#### Work instruction:
Look through the records, and wherever the string "rounded" turns up, copy out that line.
==============================
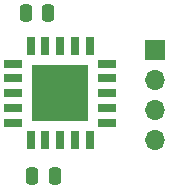
<source format=gbr>
%TF.GenerationSoftware,KiCad,Pcbnew,(6.0.0)*%
%TF.CreationDate,2022-03-17T14:10:59-06:00*%
%TF.ProjectId,sensor-co2,73656e73-6f72-42d6-936f-322e6b696361,rev?*%
%TF.SameCoordinates,Original*%
%TF.FileFunction,Soldermask,Top*%
%TF.FilePolarity,Negative*%
%FSLAX46Y46*%
G04 Gerber Fmt 4.6, Leading zero omitted, Abs format (unit mm)*
G04 Created by KiCad (PCBNEW (6.0.0)) date 2022-03-17 14:10:59*
%MOMM*%
%LPD*%
G01*
G04 APERTURE LIST*
G04 Aperture macros list*
%AMRoundRect*
0 Rectangle with rounded corners*
0 $1 Rounding radius*
0 $2 $3 $4 $5 $6 $7 $8 $9 X,Y pos of 4 corners*
0 Add a 4 corners polygon primitive as box body*
4,1,4,$2,$3,$4,$5,$6,$7,$8,$9,$2,$3,0*
0 Add four circle primitives for the rounded corners*
1,1,$1+$1,$2,$3*
1,1,$1+$1,$4,$5*
1,1,$1+$1,$6,$7*
1,1,$1+$1,$8,$9*
0 Add four rect primitives between the rounded corners*
20,1,$1+$1,$2,$3,$4,$5,0*
20,1,$1+$1,$4,$5,$6,$7,0*
20,1,$1+$1,$6,$7,$8,$9,0*
20,1,$1+$1,$8,$9,$2,$3,0*%
G04 Aperture macros list end*
%ADD10R,1.500000X0.800000*%
%ADD11R,0.800000X1.500000*%
%ADD12R,4.800000X4.800000*%
%ADD13RoundRect,0.250000X0.250000X0.475000X-0.250000X0.475000X-0.250000X-0.475000X0.250000X-0.475000X0*%
%ADD14R,1.700000X1.700000*%
%ADD15O,1.700000X1.700000*%
G04 APERTURE END LIST*
D10*
%TO.C,U1*%
X133230000Y-83330000D03*
X133230000Y-84580000D03*
X133230000Y-85830000D03*
X133230000Y-87080000D03*
X133230000Y-88330000D03*
D11*
X134730000Y-89830000D03*
X135980000Y-89830000D03*
X137230000Y-89830000D03*
X138480000Y-89830000D03*
X139730000Y-89830000D03*
D10*
X141230000Y-88330000D03*
X141230000Y-87080000D03*
X141230000Y-85830000D03*
X141230000Y-84580000D03*
X141230000Y-83330000D03*
D11*
X139730000Y-81830000D03*
X138480000Y-81830000D03*
X137230000Y-81830000D03*
X135980000Y-81830000D03*
X134730000Y-81830000D03*
D12*
X137230000Y-85830000D03*
%TD*%
D13*
%TO.C,C3*%
X136200000Y-79050000D03*
X134300000Y-79050000D03*
%TD*%
%TO.C,C1*%
X136770000Y-92840000D03*
X134870000Y-92840000D03*
%TD*%
D14*
%TO.C,J2*%
X145280000Y-82200000D03*
D15*
X145280000Y-84740000D03*
X145280000Y-87280000D03*
X145280000Y-89820000D03*
%TD*%
M02*

</source>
==============================
#### Your response:
0 Rectangle with rounded corners*
0 Add four circle primitives for the rounded corners*
0 Add four rect primitives between the rounded corners*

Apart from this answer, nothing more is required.